EXERCISE GOAL ▸ Turn only the lines between the one containing "right ankle: (52, 520, -6)" and the one containing "right ankle: (898, 726, 14)", inclusive, into a JSON list of strings. Use one string per line and skip any blank lines.

SUPPLIED RECORDS ▸

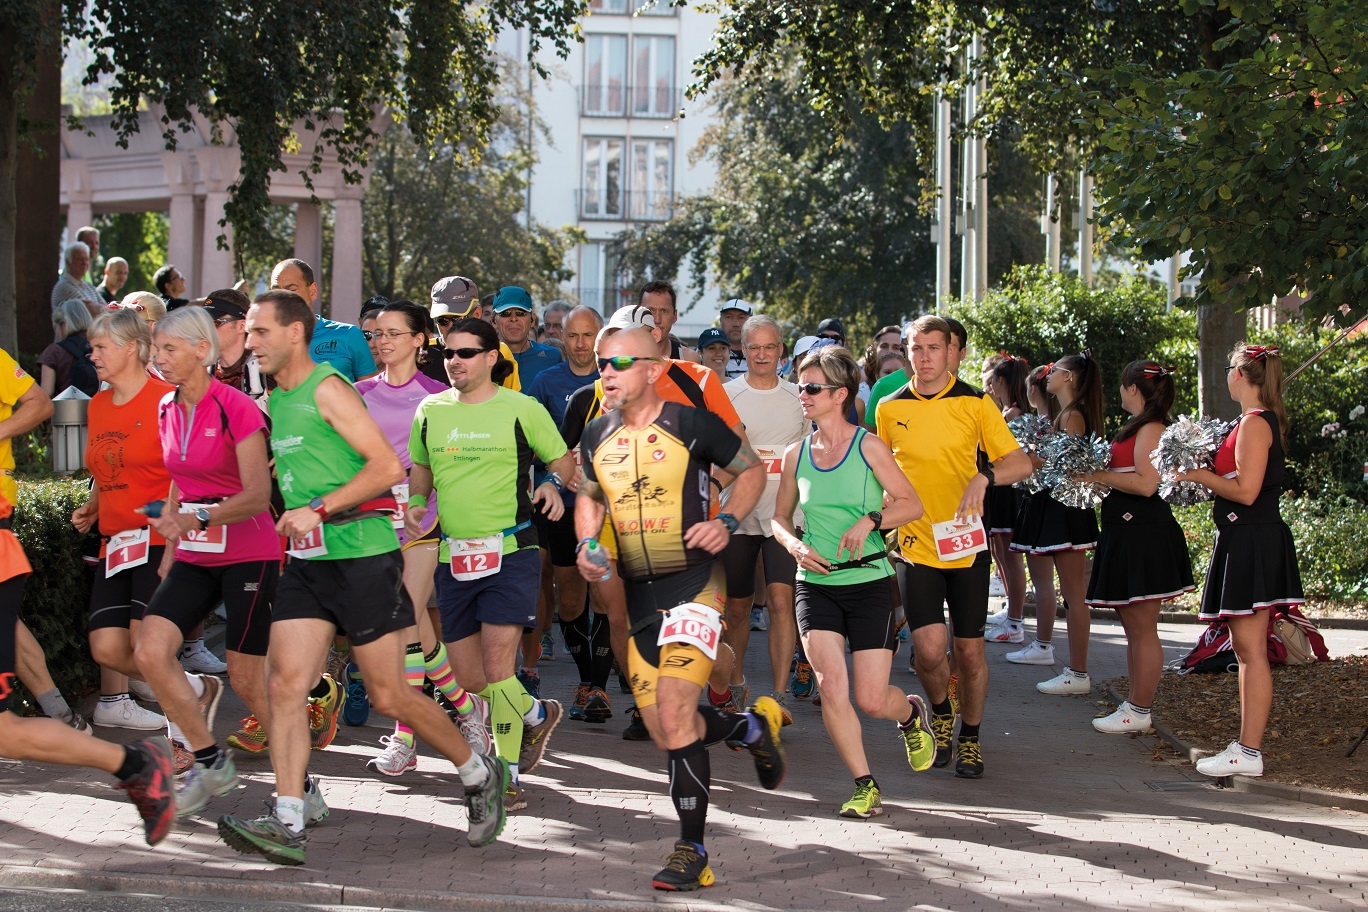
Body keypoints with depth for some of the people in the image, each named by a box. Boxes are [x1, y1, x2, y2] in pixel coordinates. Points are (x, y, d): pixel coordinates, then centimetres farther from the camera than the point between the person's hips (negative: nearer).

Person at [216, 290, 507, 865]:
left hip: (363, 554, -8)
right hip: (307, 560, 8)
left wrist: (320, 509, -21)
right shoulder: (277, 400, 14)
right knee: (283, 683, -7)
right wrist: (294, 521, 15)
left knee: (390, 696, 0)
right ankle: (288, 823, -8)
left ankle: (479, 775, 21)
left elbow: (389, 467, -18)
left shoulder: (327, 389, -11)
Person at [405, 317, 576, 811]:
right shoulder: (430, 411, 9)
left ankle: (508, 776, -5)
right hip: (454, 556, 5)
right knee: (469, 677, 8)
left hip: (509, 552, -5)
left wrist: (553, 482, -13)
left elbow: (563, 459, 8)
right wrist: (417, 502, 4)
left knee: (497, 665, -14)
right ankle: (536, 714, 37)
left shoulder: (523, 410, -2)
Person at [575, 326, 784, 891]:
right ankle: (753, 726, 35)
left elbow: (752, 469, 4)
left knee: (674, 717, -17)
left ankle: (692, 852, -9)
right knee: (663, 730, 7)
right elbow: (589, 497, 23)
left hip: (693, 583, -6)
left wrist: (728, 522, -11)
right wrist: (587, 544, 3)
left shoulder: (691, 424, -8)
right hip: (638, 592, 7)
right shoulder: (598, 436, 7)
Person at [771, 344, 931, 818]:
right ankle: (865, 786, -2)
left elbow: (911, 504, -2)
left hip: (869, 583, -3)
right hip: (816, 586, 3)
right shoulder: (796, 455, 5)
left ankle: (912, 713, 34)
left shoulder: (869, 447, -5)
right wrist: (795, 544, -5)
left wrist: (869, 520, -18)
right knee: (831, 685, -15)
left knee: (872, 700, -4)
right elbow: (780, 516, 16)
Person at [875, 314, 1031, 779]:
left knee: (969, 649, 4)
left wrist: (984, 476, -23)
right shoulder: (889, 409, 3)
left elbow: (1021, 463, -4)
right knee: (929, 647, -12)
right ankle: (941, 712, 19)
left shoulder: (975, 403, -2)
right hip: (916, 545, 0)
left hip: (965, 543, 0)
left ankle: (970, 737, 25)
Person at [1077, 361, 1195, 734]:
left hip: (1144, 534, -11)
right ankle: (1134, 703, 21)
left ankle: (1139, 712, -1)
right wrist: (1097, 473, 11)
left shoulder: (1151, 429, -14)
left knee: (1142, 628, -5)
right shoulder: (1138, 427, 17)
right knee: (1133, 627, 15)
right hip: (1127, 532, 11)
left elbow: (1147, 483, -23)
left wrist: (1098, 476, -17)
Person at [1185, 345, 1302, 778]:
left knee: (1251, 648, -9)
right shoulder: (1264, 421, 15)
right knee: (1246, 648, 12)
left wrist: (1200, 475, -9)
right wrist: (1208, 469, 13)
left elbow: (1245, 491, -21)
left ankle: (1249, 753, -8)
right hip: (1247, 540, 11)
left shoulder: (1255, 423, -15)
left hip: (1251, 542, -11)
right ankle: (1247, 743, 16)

---

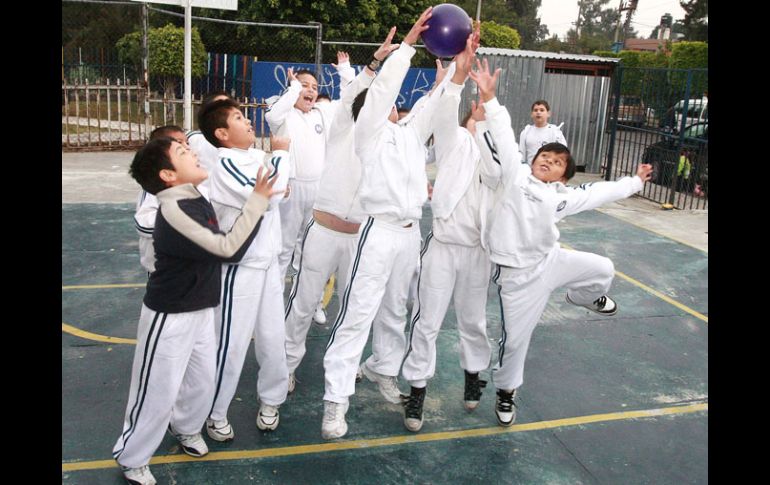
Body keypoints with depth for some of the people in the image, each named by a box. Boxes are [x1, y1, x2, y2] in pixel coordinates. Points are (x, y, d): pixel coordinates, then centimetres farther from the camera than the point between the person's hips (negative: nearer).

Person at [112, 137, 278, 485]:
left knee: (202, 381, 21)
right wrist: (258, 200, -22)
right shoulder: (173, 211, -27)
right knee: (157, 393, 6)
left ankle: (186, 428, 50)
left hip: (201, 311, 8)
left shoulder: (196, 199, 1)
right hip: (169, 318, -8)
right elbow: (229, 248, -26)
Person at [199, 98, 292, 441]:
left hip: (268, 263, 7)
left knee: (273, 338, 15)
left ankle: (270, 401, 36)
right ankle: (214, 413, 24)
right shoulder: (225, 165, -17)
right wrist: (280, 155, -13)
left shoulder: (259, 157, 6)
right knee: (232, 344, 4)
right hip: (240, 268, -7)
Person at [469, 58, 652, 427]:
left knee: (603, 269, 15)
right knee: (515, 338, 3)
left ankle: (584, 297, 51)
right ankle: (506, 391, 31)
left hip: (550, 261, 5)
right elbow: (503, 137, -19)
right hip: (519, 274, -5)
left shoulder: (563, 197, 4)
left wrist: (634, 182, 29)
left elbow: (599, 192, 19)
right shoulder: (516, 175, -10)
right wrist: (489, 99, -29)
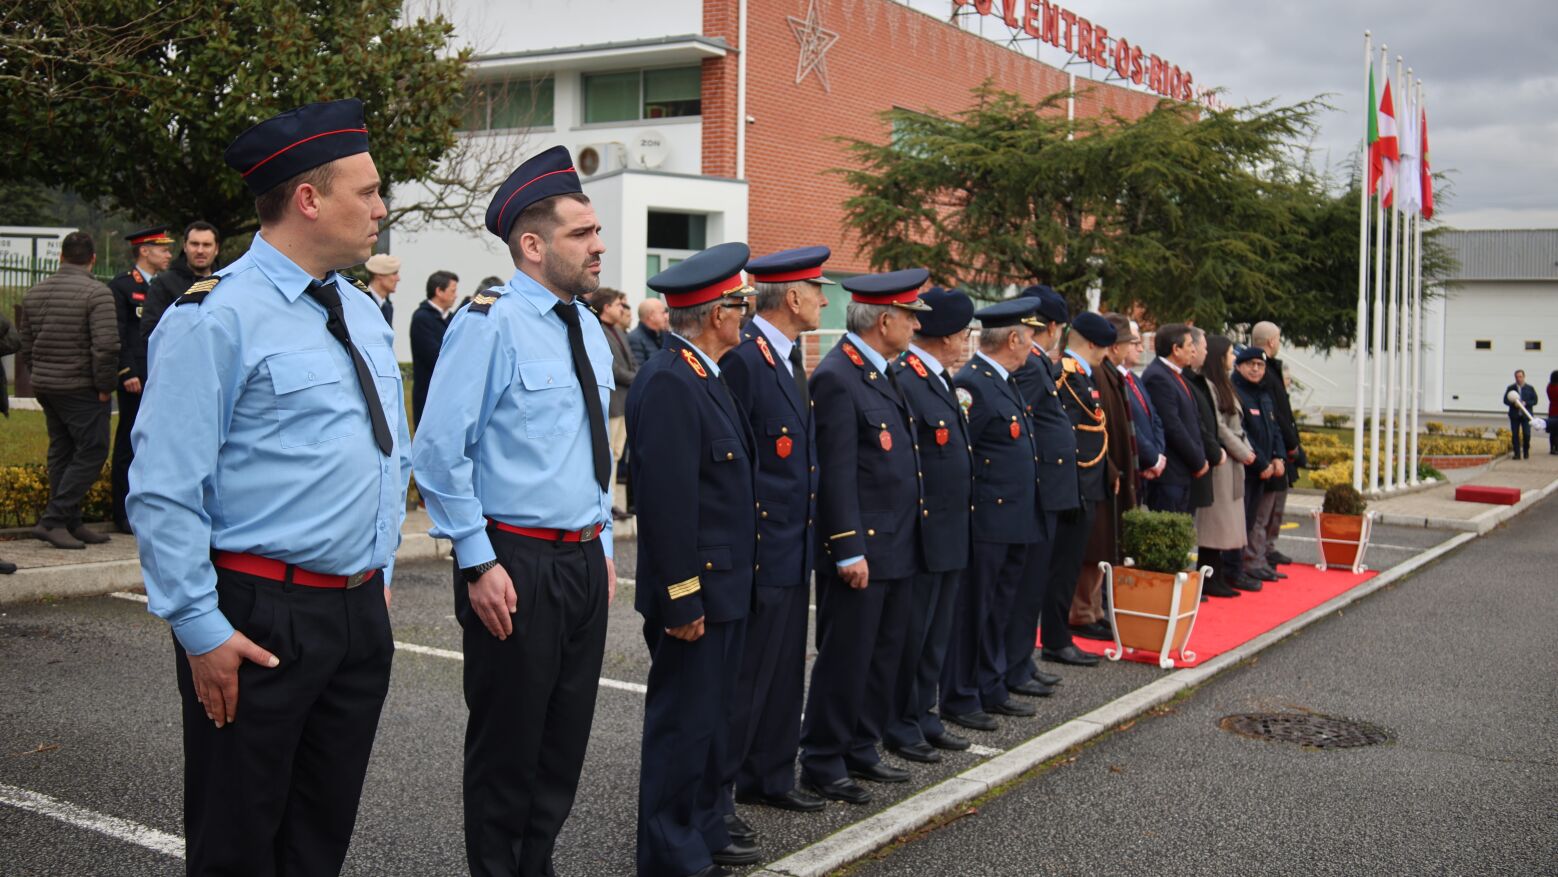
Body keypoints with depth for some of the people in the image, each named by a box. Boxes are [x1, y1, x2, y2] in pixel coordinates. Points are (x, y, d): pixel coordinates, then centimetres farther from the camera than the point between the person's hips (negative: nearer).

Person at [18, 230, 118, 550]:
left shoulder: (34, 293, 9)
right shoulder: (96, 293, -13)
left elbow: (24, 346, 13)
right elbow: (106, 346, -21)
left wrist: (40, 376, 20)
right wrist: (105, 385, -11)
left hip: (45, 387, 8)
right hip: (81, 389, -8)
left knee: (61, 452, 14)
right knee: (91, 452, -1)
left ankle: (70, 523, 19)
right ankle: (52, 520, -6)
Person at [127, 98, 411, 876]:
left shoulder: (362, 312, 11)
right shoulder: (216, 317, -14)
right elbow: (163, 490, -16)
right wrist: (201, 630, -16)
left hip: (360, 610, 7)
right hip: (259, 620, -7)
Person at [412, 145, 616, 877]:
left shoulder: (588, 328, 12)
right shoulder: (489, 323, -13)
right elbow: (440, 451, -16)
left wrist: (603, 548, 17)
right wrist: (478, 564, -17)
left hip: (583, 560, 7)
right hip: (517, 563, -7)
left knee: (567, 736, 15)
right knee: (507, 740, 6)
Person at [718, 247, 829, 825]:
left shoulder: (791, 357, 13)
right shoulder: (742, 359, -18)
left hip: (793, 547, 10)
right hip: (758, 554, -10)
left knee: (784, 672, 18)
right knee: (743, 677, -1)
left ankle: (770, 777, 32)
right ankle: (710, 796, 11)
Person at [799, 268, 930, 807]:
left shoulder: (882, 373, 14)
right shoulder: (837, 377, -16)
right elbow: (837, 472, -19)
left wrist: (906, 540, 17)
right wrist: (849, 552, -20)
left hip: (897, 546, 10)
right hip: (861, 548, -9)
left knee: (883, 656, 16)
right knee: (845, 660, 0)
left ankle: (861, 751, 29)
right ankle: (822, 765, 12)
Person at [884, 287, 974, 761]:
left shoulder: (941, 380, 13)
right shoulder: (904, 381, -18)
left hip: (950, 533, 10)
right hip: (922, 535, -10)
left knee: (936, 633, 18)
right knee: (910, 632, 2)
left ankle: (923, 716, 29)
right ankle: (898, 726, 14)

--

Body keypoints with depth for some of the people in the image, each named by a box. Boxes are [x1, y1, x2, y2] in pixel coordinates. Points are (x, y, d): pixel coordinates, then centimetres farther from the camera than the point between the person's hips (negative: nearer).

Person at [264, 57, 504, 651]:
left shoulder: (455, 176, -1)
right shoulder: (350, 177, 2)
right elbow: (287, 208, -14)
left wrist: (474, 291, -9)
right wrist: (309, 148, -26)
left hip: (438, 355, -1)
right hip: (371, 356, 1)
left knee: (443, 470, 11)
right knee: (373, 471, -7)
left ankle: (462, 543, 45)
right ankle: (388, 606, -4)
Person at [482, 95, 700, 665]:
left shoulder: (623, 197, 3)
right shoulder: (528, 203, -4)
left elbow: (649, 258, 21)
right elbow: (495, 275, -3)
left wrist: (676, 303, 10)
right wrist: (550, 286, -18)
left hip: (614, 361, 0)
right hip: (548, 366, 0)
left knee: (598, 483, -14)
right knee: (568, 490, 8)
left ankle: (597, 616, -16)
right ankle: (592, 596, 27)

REPLY TO THE EXERCISE ▸
[
  "right ankle: (52, 520, -6)",
  "Person at [127, 98, 411, 876]:",
  "left shoulder: (362, 312, 11)",
  "right shoulder: (216, 317, -14)",
  "right elbow: (163, 490, -16)",
  "right wrist: (201, 630, -16)",
  "left hip: (360, 610, 7)",
  "right hip: (259, 620, -7)",
  "Person at [412, 145, 616, 877]:",
  "left shoulder: (588, 328, 12)",
  "right shoulder: (489, 323, -13)",
  "right elbow: (440, 451, -16)",
  "left wrist: (603, 548, 17)",
  "right wrist: (478, 564, -17)",
  "left hip: (583, 560, 7)",
  "right hip: (517, 563, -7)",
  "left knee: (567, 736, 15)",
  "right knee: (507, 740, 6)",
  "Person at [718, 247, 829, 825]:",
  "left shoulder: (791, 357, 13)",
  "right shoulder: (742, 359, -18)",
  "left hip: (793, 547, 10)",
  "right hip: (758, 554, -10)",
  "left knee: (784, 672, 18)",
  "right knee: (743, 677, -1)",
  "left ankle: (770, 777, 32)",
  "right ankle: (710, 796, 11)",
  "Person at [799, 268, 930, 807]:",
  "left shoulder: (882, 373, 14)",
  "right shoulder: (837, 377, -16)",
  "right elbow: (837, 472, -19)",
  "left wrist: (906, 540, 17)",
  "right wrist: (849, 552, -20)",
  "left hip: (897, 546, 10)",
  "right hip: (861, 548, -9)",
  "left knee: (883, 656, 16)",
  "right knee: (845, 660, 0)",
  "left ankle: (861, 751, 29)",
  "right ankle: (822, 765, 12)",
  "Person at [884, 287, 974, 761]:",
  "left shoulder: (941, 380, 13)",
  "right shoulder: (904, 381, -18)",
  "left hip: (950, 533, 10)",
  "right hip: (922, 535, -10)",
  "left knee: (936, 633, 18)",
  "right knee: (910, 632, 2)",
  "left ankle: (923, 716, 29)",
  "right ankle: (898, 726, 14)"
]